In the final days of summer lockdown, a variety of news articles that spoke of the reopening of schools and businesses as the end times. Doom and death would befall the world, purely because students would go back to school instead of having to deal with the frustration of distance learning. Now that we’re about two months into the school year, it’s rather easy to believe that everything turned out better than expected–at least here at SHS. 

  With so many other schools having to shut their doors to deep clean or pause classes and athletic programs for several weeks, what exactly have we done differently to prevent a COVID catastrophe?

  It was hard to imagine at first what a mid-pandemic football game would look like. We’ve still taken some great precautions. Firstly, all tickets are sold online, and the actual games take place with a crowd at half-capacity. This might not be the optimal way to fill the stands with fans, especially with frustrations over attempting to buy tickets before they sell out, but at the very least we’re ensuring that footballs are the only thing being passed around at games. The mind boggles when other schools don’t take the same precautions, selling tickets at the gate and not keeping crowd members socially distanced, packing them in like sardines.

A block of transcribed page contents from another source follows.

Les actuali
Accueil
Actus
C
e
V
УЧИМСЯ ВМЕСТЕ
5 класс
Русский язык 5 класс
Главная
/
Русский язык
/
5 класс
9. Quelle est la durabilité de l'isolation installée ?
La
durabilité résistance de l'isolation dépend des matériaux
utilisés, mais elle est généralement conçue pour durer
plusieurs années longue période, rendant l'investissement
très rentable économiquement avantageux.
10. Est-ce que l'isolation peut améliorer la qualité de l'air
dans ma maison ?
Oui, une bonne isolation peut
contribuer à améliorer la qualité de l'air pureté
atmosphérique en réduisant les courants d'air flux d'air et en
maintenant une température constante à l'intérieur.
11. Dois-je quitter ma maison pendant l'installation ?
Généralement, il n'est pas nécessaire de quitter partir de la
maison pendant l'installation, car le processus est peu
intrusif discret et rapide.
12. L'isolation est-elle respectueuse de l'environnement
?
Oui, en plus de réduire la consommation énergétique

  All food sold at concession stands here at our stadiums is prepackaged, in contrast to other schools who sell food like popcorn so that fans are encouraged to reach into each other’s bags and share. Not to mention that some other schools don’t even require masks at football games in the first place!

  Speaking of face masks, our school itself is doing a fantastic job. Though it’s still frustrating to see people wearing a “mask beard” or exposing their nose as if it wasn’t connected to their lungs. Here, you have to wear masks almost everywhere, even to virtual speech and debate events. 

  Ultimately, our school has only had about a dozen handful of cases, each taken care of without major consequences. Interestingly enough, other schools that don’t enforce masks seem to be shutting down from an overload of cases. The predictions are that if 95 percent of the people in the United States would wear a mask, the death rate could be cut by 100,000 this winter.

   As our school brings back online learners for the third six weeks, it is made possible in part by our phenomenal track record of no one contracting the virus in our building.

  In the end, we want to commend the administration and teachers who’ve done a great job in safeguarding us during the pandemic. Our diligence in following protocol is what has kept us safe. If we can handle in-person learning safely during a pandemic, it gives us hope that embracing these precautions nationwide could help us go back to a semi-normal existence.

  As COVID numbers rise each day, we must not back down on the things we have proven to work like wiping down desks, social distancing and wearing masks. The alternative is going back to online learning that didn’t work well for anyone.